start Input for this task
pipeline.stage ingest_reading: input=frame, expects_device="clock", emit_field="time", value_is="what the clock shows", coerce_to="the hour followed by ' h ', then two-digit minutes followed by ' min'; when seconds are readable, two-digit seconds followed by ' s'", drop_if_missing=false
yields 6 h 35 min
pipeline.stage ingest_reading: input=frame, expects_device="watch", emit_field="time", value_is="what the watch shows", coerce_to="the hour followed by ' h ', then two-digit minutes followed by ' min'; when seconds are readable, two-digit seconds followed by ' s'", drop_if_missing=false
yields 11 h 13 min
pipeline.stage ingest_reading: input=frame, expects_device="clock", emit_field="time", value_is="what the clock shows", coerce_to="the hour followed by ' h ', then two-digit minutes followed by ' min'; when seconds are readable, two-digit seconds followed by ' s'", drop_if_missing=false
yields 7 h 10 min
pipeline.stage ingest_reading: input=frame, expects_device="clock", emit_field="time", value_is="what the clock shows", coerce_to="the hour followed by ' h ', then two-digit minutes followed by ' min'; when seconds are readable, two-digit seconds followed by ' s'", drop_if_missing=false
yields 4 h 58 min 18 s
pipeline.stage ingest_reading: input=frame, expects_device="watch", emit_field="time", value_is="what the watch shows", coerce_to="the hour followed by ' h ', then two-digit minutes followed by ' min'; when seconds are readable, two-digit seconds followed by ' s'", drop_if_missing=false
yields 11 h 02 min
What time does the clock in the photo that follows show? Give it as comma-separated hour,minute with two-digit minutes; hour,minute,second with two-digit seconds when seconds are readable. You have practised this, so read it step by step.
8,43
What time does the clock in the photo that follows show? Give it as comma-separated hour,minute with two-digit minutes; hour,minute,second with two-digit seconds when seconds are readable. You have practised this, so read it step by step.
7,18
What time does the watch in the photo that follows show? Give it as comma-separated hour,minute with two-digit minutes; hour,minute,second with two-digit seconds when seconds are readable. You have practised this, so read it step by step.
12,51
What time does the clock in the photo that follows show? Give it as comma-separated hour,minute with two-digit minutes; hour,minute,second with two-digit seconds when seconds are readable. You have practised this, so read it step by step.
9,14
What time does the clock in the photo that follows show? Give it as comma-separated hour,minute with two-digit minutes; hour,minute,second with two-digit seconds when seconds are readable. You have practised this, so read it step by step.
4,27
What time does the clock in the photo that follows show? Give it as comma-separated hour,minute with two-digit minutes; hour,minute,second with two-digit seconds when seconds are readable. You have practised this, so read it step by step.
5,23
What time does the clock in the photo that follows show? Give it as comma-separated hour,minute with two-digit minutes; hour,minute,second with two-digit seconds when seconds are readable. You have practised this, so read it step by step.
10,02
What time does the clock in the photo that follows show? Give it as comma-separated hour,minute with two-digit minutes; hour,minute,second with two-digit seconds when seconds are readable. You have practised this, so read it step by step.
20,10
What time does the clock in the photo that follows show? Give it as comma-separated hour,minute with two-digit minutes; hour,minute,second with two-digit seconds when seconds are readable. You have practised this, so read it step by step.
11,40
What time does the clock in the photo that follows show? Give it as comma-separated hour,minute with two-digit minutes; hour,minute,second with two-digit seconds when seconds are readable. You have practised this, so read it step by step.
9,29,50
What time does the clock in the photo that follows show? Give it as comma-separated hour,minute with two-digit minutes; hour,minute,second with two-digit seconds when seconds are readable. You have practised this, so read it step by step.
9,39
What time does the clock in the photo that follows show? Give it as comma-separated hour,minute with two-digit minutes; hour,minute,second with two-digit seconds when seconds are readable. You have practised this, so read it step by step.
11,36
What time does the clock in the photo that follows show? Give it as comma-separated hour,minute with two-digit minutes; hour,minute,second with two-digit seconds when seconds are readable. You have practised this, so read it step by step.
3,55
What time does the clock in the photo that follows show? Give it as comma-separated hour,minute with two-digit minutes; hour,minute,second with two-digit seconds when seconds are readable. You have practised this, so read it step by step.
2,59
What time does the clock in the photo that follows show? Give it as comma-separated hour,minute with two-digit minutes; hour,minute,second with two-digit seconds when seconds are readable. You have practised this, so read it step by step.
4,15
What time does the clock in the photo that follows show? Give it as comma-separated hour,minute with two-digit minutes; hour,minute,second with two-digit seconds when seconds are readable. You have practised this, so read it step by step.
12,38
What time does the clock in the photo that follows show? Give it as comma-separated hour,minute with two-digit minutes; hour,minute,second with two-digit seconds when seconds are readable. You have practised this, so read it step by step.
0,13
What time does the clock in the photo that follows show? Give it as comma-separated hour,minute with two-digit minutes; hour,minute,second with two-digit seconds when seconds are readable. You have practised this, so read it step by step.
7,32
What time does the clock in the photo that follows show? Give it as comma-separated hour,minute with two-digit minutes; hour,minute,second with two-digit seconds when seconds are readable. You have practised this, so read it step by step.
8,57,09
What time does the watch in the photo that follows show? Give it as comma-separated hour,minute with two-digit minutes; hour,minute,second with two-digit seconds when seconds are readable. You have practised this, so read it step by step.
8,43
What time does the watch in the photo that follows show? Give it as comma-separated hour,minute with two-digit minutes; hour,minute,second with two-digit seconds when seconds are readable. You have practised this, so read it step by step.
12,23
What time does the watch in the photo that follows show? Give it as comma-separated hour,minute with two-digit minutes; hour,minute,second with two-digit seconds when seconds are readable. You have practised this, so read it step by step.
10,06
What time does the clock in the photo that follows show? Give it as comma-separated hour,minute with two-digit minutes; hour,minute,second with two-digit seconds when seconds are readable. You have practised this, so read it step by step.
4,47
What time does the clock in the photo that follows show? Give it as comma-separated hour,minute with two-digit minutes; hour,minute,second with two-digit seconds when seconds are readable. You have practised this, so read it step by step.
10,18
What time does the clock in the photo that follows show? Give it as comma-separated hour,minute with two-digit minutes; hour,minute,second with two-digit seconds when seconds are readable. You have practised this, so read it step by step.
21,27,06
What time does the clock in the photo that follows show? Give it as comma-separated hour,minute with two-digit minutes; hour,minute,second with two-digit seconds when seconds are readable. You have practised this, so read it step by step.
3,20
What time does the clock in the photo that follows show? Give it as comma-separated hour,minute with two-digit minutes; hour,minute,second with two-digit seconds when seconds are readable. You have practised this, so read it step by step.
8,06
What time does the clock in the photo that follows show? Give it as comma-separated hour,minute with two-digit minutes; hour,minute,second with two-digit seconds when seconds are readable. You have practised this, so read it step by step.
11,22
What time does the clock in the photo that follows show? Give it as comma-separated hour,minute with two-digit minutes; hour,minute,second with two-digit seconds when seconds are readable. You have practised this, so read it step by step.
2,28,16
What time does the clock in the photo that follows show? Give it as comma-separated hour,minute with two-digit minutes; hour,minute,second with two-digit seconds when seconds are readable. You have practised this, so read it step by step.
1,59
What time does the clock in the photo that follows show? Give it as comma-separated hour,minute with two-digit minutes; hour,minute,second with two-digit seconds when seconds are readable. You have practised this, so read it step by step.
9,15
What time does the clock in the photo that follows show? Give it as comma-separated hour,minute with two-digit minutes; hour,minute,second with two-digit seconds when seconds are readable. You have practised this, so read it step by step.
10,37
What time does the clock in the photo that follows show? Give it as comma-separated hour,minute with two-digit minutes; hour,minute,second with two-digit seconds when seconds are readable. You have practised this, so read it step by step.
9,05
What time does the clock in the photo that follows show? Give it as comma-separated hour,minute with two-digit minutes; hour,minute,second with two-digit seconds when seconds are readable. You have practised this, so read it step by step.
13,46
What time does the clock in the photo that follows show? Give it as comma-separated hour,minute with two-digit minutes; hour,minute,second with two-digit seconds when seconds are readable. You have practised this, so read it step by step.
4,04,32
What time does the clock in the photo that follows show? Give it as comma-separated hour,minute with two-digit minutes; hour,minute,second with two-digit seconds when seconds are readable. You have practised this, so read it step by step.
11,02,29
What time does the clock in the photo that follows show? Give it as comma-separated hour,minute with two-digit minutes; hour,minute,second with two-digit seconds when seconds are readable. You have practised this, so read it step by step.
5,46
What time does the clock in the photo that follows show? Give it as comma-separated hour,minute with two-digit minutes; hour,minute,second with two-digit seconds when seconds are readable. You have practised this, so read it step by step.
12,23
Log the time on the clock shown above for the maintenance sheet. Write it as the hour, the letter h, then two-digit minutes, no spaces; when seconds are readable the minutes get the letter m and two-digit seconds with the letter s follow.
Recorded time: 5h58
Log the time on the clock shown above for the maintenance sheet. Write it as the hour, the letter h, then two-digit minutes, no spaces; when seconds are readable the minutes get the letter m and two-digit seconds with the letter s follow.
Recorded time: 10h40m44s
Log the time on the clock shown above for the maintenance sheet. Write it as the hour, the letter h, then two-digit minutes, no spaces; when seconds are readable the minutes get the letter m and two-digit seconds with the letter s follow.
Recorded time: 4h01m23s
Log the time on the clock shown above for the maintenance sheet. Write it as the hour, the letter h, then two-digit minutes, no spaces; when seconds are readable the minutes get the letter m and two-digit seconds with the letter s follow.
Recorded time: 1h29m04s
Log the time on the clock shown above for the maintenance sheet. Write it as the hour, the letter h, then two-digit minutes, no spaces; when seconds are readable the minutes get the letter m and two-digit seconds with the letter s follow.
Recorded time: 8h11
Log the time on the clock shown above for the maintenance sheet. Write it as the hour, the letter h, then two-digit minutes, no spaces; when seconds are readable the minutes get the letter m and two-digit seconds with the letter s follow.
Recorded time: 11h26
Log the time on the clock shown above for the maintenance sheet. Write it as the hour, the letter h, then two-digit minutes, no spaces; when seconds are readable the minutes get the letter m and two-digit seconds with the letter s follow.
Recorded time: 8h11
end Input for this task
**Exercise requirements**
Locate every line in the entries above that contains the word "Recorded" and copy each of those lines in full.

**Full response**
Recorded time: 5h58
Recorded time: 10h40m44s
Recorded time: 4h01m23s
Recorded time: 1h29m04s
Recorded time: 8h11
Recorded time: 11h26
Recorded time: 8h11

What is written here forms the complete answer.